Moreover, there is nothing in the findings to establish that either Wright or Chittenden are the legal representatives of the deceased parties under whom they claim. And there is nothing to bind them to the ninety day production period to which the original producers were obligated.
The defendants argue that if they have no standing as heirs, personal representatives or successors to the original parties, their rights are protected by reason of a novation. Neither the agreed facts nor the additional findings made by the chancellor support this conclusion.
To constitute a novation there must be a valid existing contract which is extinguished by mutual agreement between the original obligors and obligees and the new party. It is the mutual understanding that the stranger is accepted in place of the first obligor that discharges the original undertaking and transfers the obligation to the new participant. Manley Bros. Co., Inc. v. Sommers, 100 Vt. 292, 297, 137 A. 336; Spaulding v. H. E. Fletcher Company, 124 Vt. 318, 205 A.2d 556; 6 Williston, Contracts § 1865 (Rev. Ed.); Restatement, Contracts § 424.

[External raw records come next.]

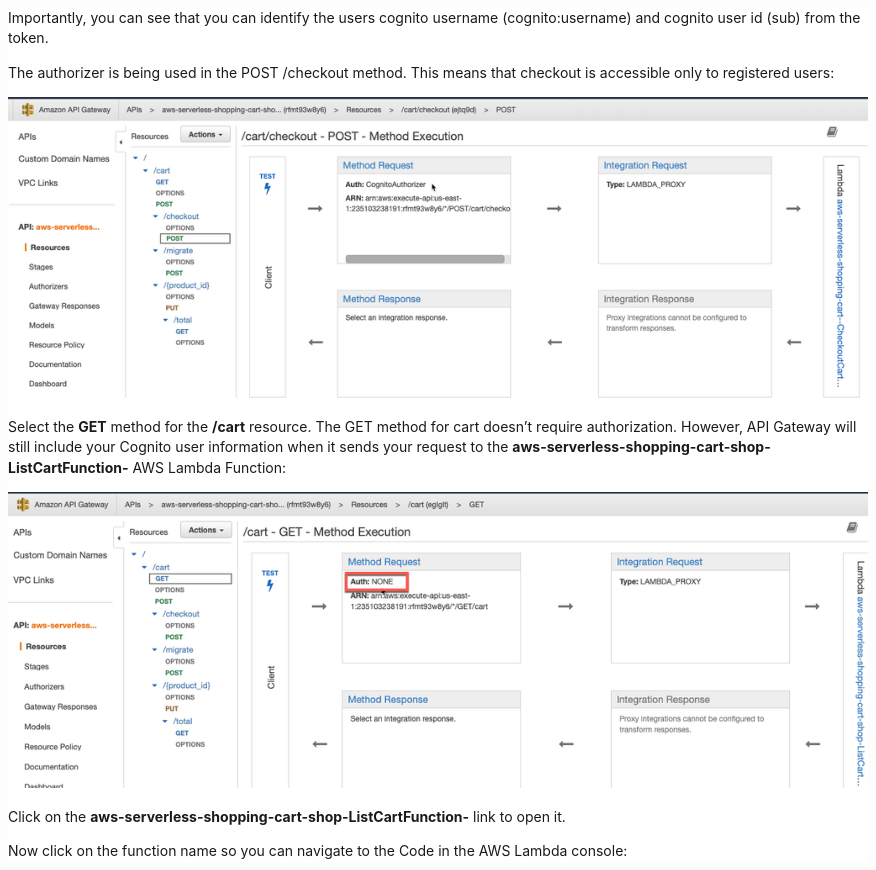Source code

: Importantly, you can see that you can identify the users cognito username (cognito:username) and cognito user id (sub) from the token.

The authorizer is being used in the POST /checkout method.  This means that checkout is accessible only to registered users:  

![API Gateway aws-serverless-shopping-cart POST method](images/api-gateway-serverless-shopping-cart-checkout-post-method.png)

Select the **GET** method for the **/cart** resource.  The GET method for cart doesn’t require authorization.  However, API Gateway will still include your Cognito user information when it sends your request to the **aws-serverless-shopping-cart-shop-ListCartFunction-<hash>** AWS Lambda Function:

![API Gateway aws-serverless-shopping-cart /cart GET method](images/api-gateway-serverless-shopping-cart-get-method.png)

Click on the **aws-serverless-shopping-cart-shop-ListCartFunction-<hash>** link to open it.

Now click on the function name so you can navigate to the Code in the AWS Lambda console:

There is nothing in the findings to indicate that the plaintiff agreed with the elder Wright and Chittenden and their sons that the original contract should be discharged. Neither does it appear that the defendants were accepted as producers under a new agreement.
The findings do report that the plaintiff continued to accept deliveries from these defendants, after their fathers' death, and at the premium rate. But that fact, standing alone, will not estop the plaintiff from terminating the arrangement.
To work an estoppel, it must appear that the plaintiff was under a duty to inform the defendants that the original market agreement was at an end and that the plaintiff's failure in that regard operated to the defendants' detriment. American Fidelity Co. v. Daniels, 122 Vt. 14, 18, 163 A.2d 617; Boston Maine Railroad v. Howard Hardware Company, 123 Vt. 203, 211, 186 A.2d 184; Vinton v. Atlas Assurance Co., Ltd., 107 Vt. 272, 278, 178 A. 909. The facts agreed upon speak of no assurance from the plaintiff that the market would continue. Nor do the findings indicate that either Wright or Chittenden have suffered any disadvantage because the premiums were paid longer than required.
It is argued that these defendants relinquished the valuable right to contract with other dealers for the sale of their milk. The findings are silent on this point. Without a finding that the nine cent premium was available in other markets, it cannot be said that the defendants' reliance was detrimental.
No error appears. The declaratory decree is affirmed.